Some fun twists: To serve it hot, either reheat the chilled tea, or just let it steep for a bit and then strain. I have a cold today, so I turned the leftover cold tea into a hot therapeutic tea. I added some more fresh ginger, a pinch of cayenne (helps me with congestion), and a bit more honey (soothes my throat) On a day when I’m feeling better, I might consider turning it into a cocktail (it could be used as a mojito base). Fresh lemons could also be added for a yummy take on lemonade.
- 8 C water
- 2 pomegranates, seeds removed from peel and pith
- 2-3 t fresh ginger, diced
- 1/4 C purple basil
- (could also add mint or lemons)
- 1 T + 2 t honey (or more, to taste)
- Boil water.
- Place pomegranates through honey in a heat-proof container. Pour boiling water over. Let stand until room temperature (unless serving hot - in that case steep until flavorful enough). Mash, then press through strainer and cool completely in the refrigerator. (Could freeze some in ice cube trays to use in place of ice for serving.)

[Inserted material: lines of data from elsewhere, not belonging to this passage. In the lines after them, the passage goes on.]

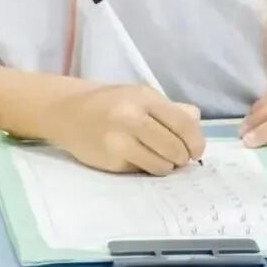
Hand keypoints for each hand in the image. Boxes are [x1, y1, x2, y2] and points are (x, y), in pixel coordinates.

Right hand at [43, 83, 204, 174]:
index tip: (197, 151)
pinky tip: (141, 160)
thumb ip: (171, 109)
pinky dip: (147, 169)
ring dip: (167, 166)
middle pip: (174, 147)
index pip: (183, 123)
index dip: (195, 141)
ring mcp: (120, 141)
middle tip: (181, 159)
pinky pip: (140, 170)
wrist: (70, 112)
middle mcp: (133, 117)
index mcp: (145, 97)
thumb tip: (196, 125)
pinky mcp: (111, 160)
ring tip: (163, 161)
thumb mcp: (142, 96)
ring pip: (160, 164)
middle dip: (183, 158)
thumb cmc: (112, 103)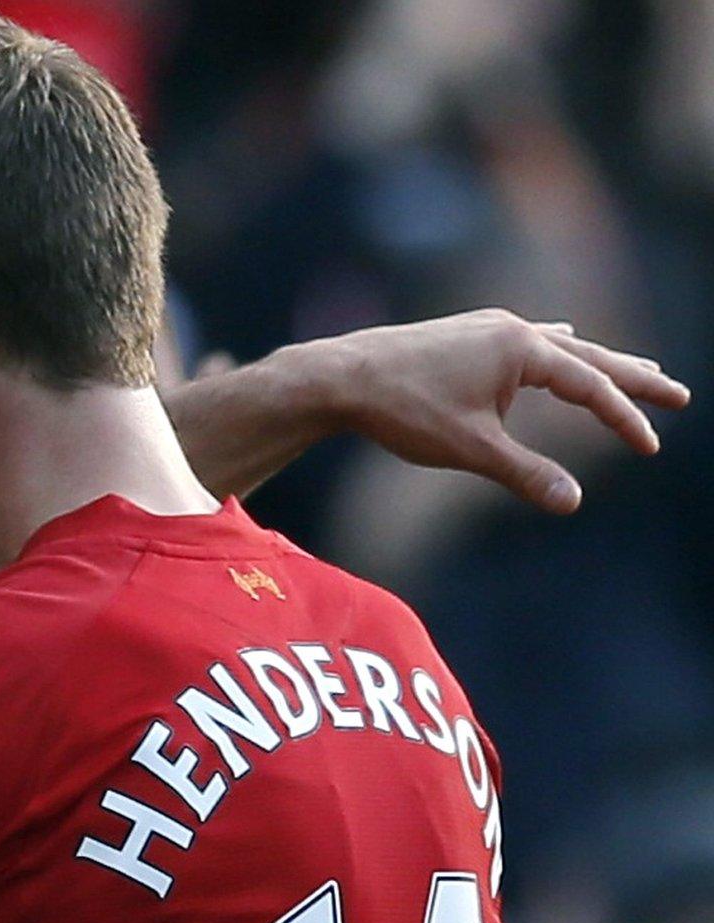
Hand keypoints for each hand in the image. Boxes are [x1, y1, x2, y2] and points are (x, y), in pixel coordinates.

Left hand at [287, 309, 689, 513]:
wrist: (337, 378)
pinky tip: (562, 341)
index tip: (650, 447)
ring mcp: (486, 327)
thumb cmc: (402, 409)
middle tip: (680, 394)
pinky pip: (526, 340)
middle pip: (588, 357)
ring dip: (598, 362)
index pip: (591, 386)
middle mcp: (511, 328)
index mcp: (522, 348)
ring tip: (638, 371)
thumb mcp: (470, 449)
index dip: (624, 419)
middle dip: (634, 379)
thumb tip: (573, 502)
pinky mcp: (464, 334)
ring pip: (559, 346)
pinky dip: (555, 348)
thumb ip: (524, 473)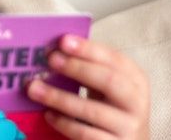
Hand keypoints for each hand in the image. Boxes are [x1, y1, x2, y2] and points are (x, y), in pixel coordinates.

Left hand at [27, 35, 149, 139]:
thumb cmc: (110, 108)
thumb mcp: (106, 85)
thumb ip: (88, 67)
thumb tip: (54, 50)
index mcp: (135, 79)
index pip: (114, 59)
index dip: (88, 49)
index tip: (63, 40)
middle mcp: (136, 102)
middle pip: (109, 81)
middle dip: (77, 68)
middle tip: (51, 59)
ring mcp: (128, 127)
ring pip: (92, 111)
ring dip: (59, 98)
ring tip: (34, 88)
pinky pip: (86, 134)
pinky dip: (64, 123)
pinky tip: (48, 114)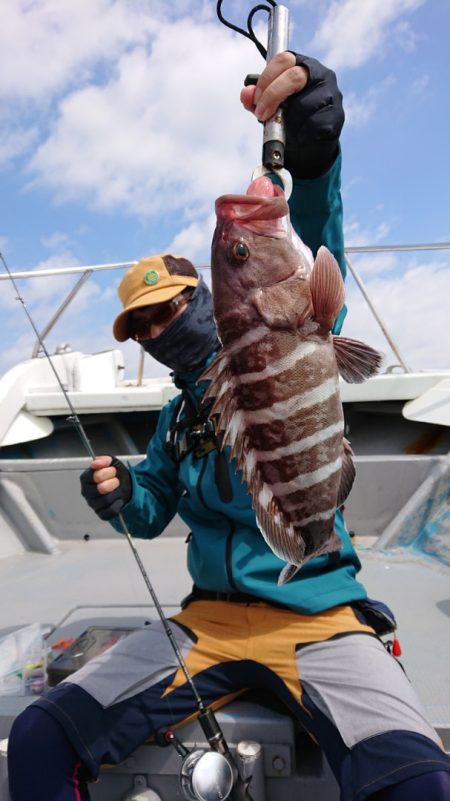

Some fun twists: To serve it hot, either reheat the chilled tea, or just let it steep for a bit and then strain. Or, to drink when I have a cold: I turned the leftover cold tea into a hot therapeutic tea. I added some more fresh ginger, a pinch of cayenne, and a bit more honey. It could be used in a cocktail (it could be used as a mojito base). Fresh lemons could also be added for a yummy take on lemonade.